**Passage**
OpenCV was used for image processing.

Motivation

  • Done in fulfillment of ECE 499 at the University of Victoria
  • Chosen because it poses multiple image processing challenges that are not easily solved with current open source software
  • This type of technology has potential to enhance our control over technology and improve our quality of life in a technological society

Challenges

  • Skin detection from colour image
  • Gesture determination from skin mask
  • Tracking of gestures in an image stream

Algorithm Overview

The code can be broken up into three sections (excluding camera control):

  1. Skin Detection
    • Skin detection takes a colour image as input and returns a binary skin mask and information about this face (dimensions and location)

**Aim of the task**
Rewrite the project description from "The code can" to "(dimensions and location)", changing "three sections" to "three stages". The records were taken from a separate, unrelated source.

(Data items)

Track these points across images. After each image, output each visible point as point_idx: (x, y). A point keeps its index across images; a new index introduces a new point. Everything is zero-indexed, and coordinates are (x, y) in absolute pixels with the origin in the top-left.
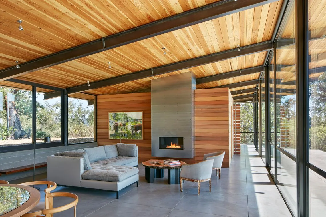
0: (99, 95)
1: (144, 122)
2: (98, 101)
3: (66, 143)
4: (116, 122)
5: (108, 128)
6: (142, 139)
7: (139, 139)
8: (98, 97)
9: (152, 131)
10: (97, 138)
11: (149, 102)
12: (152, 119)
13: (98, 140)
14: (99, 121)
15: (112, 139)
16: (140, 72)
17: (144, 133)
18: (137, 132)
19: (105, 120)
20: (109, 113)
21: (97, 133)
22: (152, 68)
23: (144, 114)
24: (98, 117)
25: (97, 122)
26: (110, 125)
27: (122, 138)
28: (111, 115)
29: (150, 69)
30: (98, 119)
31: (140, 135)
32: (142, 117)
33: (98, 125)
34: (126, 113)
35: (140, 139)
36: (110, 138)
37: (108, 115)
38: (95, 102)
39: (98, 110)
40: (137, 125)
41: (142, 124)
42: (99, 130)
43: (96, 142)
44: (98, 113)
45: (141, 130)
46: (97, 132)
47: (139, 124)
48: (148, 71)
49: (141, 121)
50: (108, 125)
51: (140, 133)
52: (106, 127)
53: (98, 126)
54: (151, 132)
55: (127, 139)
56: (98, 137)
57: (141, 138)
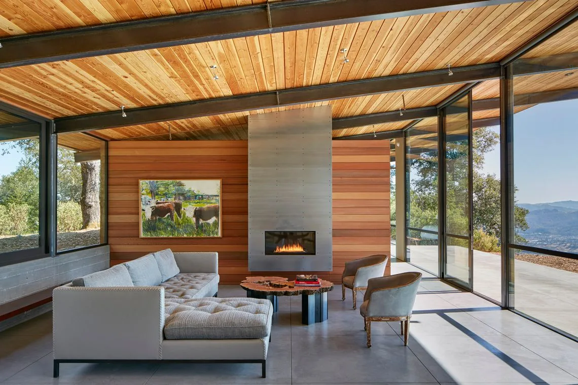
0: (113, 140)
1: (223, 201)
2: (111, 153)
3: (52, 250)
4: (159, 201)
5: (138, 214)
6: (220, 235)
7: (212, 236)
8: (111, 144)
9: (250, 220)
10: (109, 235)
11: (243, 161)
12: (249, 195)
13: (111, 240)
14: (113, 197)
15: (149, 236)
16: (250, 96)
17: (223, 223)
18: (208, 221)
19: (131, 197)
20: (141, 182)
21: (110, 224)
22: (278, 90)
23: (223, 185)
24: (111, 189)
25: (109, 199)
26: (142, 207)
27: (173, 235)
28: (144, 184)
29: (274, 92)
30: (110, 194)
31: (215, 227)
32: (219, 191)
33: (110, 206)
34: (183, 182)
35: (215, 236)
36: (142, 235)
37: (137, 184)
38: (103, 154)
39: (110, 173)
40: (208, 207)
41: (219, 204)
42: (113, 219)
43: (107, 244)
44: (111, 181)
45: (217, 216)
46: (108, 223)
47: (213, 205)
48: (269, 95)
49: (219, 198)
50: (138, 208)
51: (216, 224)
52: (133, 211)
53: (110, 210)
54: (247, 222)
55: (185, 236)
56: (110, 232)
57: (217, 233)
---
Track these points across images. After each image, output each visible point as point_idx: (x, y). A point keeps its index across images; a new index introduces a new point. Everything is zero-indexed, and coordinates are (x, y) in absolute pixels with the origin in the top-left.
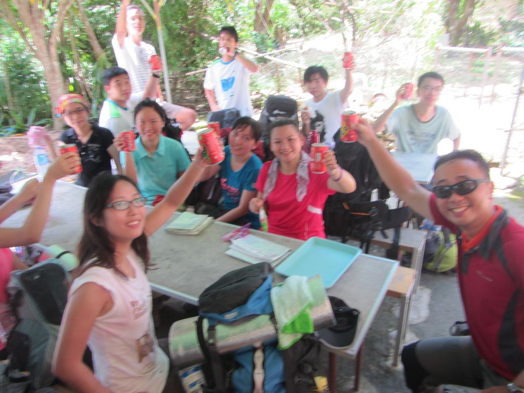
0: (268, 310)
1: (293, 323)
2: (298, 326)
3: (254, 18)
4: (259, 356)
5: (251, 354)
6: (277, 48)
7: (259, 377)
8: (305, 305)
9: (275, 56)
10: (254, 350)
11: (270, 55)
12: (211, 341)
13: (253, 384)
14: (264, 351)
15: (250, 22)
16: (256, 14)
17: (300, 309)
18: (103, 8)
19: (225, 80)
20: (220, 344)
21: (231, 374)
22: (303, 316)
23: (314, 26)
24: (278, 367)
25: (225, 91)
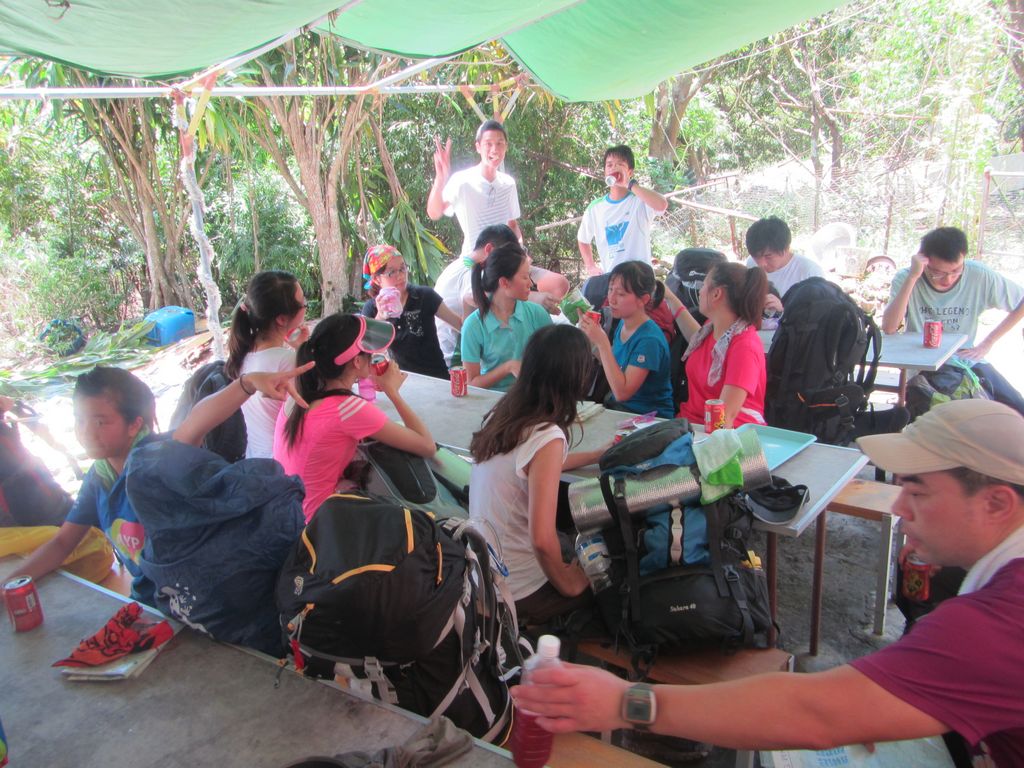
...
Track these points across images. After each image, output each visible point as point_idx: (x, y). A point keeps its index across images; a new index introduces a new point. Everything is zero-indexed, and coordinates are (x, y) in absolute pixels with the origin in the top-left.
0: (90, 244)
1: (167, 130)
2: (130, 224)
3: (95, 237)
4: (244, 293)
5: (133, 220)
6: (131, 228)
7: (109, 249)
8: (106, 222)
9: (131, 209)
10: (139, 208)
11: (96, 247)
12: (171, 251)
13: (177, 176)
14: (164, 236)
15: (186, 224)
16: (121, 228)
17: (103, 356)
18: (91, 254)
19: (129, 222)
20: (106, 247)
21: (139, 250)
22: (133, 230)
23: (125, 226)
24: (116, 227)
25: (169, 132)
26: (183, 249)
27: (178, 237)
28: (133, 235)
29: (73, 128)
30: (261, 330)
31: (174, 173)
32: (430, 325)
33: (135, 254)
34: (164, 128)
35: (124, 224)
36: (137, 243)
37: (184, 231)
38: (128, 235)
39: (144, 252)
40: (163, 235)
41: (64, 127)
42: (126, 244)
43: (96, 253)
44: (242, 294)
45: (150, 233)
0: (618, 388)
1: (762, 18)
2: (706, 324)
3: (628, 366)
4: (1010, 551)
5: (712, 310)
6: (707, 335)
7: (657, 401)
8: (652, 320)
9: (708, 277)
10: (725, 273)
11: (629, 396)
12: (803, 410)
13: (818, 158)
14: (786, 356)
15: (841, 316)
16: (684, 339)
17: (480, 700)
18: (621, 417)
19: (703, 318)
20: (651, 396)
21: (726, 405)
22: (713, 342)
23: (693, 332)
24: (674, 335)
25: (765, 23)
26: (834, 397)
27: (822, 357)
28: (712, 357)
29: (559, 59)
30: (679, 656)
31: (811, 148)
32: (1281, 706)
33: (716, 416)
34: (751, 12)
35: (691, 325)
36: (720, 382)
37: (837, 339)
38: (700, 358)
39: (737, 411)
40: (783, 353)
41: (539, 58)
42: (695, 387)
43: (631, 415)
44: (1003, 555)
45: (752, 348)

**Answer to this exercise**
The code can be broken up into three stages (excluding camera control):

  1. Skin Detection
    • Skin detection takes a colour image as input and returns a binary skin mask and information about this face (dimensions and location)